Thanksgiving has come and gone. Maybe its me and my fascination but food seems to get better as I get older. Thanksgiving dinner was perfect. Yes yes, I'm super thankful for my family, my health and all of that but the food was so on point! Me & my mom threw down! I'm sad that all the leftovers are gone but we do have a boat load of turkey left. My first challenge was to transform part of a 17lb hunk of meat into a delectable soup and pair it with a wine.
I chose a white blend from South Africa to pair with my soup.
2014 Keermont, Terrasse
Stellenbosch, South Africa
65% Chenin Blanc, 17% Sauvignon Blanc, 13% Chardonnay, 5% Viognier
This wine visually a pale lemon with hues of gold. The nose is stunning with orange blossom, citrus, vanilla, peach and notes of Werther's Original (I know I'm really showing my age).
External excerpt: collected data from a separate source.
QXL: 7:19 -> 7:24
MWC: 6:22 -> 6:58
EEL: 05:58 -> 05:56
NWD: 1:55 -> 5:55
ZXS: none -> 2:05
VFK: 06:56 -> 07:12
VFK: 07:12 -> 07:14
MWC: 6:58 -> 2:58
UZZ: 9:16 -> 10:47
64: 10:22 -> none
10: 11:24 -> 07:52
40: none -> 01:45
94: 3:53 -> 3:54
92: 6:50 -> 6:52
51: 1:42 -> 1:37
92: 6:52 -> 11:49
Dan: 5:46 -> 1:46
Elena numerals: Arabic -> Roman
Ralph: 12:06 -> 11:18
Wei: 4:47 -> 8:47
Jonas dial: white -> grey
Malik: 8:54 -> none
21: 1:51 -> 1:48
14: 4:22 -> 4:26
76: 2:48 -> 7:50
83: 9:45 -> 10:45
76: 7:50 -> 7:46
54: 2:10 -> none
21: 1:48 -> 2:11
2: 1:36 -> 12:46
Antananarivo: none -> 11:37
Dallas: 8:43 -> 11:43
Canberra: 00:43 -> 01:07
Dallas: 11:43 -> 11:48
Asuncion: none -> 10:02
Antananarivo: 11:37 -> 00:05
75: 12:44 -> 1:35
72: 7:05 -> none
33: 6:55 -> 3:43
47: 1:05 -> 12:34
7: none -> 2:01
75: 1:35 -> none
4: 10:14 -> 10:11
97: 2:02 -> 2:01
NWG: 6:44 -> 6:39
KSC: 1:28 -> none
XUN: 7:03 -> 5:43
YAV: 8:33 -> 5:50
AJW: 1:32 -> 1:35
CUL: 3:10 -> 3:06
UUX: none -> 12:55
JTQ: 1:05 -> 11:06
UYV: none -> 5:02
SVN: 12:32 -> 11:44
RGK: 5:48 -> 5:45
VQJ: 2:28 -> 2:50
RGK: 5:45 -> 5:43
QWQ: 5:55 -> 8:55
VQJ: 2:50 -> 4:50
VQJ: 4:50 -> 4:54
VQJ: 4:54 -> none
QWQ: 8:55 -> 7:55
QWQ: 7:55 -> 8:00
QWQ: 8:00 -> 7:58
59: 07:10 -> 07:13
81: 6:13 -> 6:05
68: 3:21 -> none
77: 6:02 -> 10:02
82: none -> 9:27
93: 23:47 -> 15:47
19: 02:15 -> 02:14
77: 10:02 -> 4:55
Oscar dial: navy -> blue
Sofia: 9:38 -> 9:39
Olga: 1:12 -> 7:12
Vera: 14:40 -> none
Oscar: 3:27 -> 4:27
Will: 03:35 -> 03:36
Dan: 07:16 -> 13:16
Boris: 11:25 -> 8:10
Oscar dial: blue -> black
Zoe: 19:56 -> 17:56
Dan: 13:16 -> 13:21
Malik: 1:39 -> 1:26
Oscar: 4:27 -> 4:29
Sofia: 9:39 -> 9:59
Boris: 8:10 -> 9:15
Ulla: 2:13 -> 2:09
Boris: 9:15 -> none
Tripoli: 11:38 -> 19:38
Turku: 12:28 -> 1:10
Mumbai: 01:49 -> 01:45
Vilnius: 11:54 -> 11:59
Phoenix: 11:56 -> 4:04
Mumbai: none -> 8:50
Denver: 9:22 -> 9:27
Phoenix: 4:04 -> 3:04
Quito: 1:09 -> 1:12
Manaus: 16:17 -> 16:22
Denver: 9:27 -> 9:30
On the palate, this wine is straight sultry. I can taste the oak but its not overwhelming. The wine has a medium body and high acidity. It would be a perfect Thanksgiving wine. The texture is great for turkey and all the sides. I knew my soup would stand up to it very well.
When pairing wine & food, I like to say you are matching 2 bodies. You cant have a Justin Bieber body with Jill Scott. Feel me? The wine is full of layers of flavor and character from the grapes used to produce it. That 65% Chenin Blanc really shines through & cuts through the fat, salt & spice in the soup. Chardonnay and Viognier are excellent with poultry so that turkey flavor simply compliments the wine.
This post is dedicated to all of the Native Americans protesting the Dakota Access Pipeline. Stay strong. We are praying for you.